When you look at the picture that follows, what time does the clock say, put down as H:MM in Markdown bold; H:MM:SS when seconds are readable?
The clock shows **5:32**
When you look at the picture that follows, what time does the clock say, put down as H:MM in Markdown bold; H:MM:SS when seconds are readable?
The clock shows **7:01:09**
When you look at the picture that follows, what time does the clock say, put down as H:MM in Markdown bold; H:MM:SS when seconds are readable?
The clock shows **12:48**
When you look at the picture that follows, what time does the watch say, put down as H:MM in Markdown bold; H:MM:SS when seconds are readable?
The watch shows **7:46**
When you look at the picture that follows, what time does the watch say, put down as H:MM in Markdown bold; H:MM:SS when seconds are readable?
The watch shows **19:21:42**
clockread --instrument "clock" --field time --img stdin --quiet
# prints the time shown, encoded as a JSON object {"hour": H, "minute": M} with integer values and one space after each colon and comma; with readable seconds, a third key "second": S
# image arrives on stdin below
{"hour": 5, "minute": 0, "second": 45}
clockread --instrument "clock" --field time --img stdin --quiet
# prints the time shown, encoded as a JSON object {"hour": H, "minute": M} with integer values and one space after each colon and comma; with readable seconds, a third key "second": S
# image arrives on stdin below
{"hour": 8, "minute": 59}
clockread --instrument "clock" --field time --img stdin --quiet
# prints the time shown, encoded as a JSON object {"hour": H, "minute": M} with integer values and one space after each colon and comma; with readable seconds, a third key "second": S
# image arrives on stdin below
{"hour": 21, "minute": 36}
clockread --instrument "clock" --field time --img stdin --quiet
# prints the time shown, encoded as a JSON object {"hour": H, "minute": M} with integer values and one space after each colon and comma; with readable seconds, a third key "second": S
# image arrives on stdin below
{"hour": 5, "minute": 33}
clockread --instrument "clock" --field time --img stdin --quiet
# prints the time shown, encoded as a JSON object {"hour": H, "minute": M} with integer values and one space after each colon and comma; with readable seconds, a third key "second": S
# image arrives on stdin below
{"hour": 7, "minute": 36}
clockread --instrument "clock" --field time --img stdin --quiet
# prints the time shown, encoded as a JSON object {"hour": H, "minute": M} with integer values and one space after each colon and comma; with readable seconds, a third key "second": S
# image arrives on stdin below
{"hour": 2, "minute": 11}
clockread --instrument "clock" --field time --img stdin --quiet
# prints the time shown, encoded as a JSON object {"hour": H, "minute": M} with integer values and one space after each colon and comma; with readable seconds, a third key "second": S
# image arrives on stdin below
◇ ◇ ◇ ◇ ◇
#### Challenge:
Reproduce all of the items above word for word.

#### Exercise response:
When you look at the picture that follows, what time does the clock say, put down as H:MM in Markdown bold; H:MM:SS when seconds are readable?
The clock shows **5:32**
When you look at the picture that follows, what time does the clock say, put down as H:MM in Markdown bold; H:MM:SS when seconds are readable?
The clock shows **7:01:09**
When you look at the picture that follows, what time does the clock say, put down as H:MM in Markdown bold; H:MM:SS when seconds are readable?
The clock shows **12:48**
When you look at the picture that follows, what time does the watch say, put down as H:MM in Markdown bold; H:MM:SS when seconds are readable?
The watch shows **7:46**
When you look at the picture that follows, what time does the watch say, put down as H:MM in Markdown bold; H:MM:SS when seconds are readable?
The watch shows **19:21:42**
clockread --instrument "clock" --field time --img stdin --quiet
# prints the time shown, encoded as a JSON object {"hour": H, "minute": M} with integer values and one space after each colon and comma; with readable seconds, a third key "second": S
# image arrives on stdin below
{"hour": 5, "minute": 0, "second": 45}
clockread --instrument "clock" --field time --img stdin --quiet
# prints the time shown, encoded as a JSON object {"hour": H, "minute": M} with integer values and one space after each colon and comma; with readable seconds, a third key "second": S
# image arrives on stdin below
{"hour": 8, "minute": 59}
clockread --instrument "clock" --field time --img stdin --quiet
# prints the time shown, encoded as a JSON object {"hour": H, "minute": M} with integer values and one space after each colon and comma; with readable seconds, a third key "second": S
# image arrives on stdin below
{"hour": 21, "minute": 36}
clockread --instrument "clock" --field time --img stdin --quiet
# prints the time shown, encoded as a JSON object {"hour": H, "minute": M} with integer values and one space after each colon and comma; with readable seconds, a third key "second": S
# image arrives on stdin below
{"hour": 5, "minute": 33}
clockread --instrument "clock" --field time --img stdin --quiet
# prints the time shown, encoded as a JSON object {"hour": H, "minute": M} with integer values and one space after each colon and comma; with readable seconds, a third key "second": S
# image arrives on stdin below
{"hour": 7, "minute": 36}
clockread --instrument "clock" --field time --img stdin --quiet
# prints the time shown, encoded as a JSON object {"hour": H, "minute": M} with integer values and one space after each colon and comma; with readable seconds, a third key "second": S
# image arrives on stdin below
{"hour": 2, "minute": 11}
clockread --instrument "clock" --field time --img stdin --quiet
# prints the time shown, encoded as a JSON object {"hour": H, "minute": M} with integer values and one space after each colon and comma; with readable seconds, a third key "second": S
# image arrives on stdin below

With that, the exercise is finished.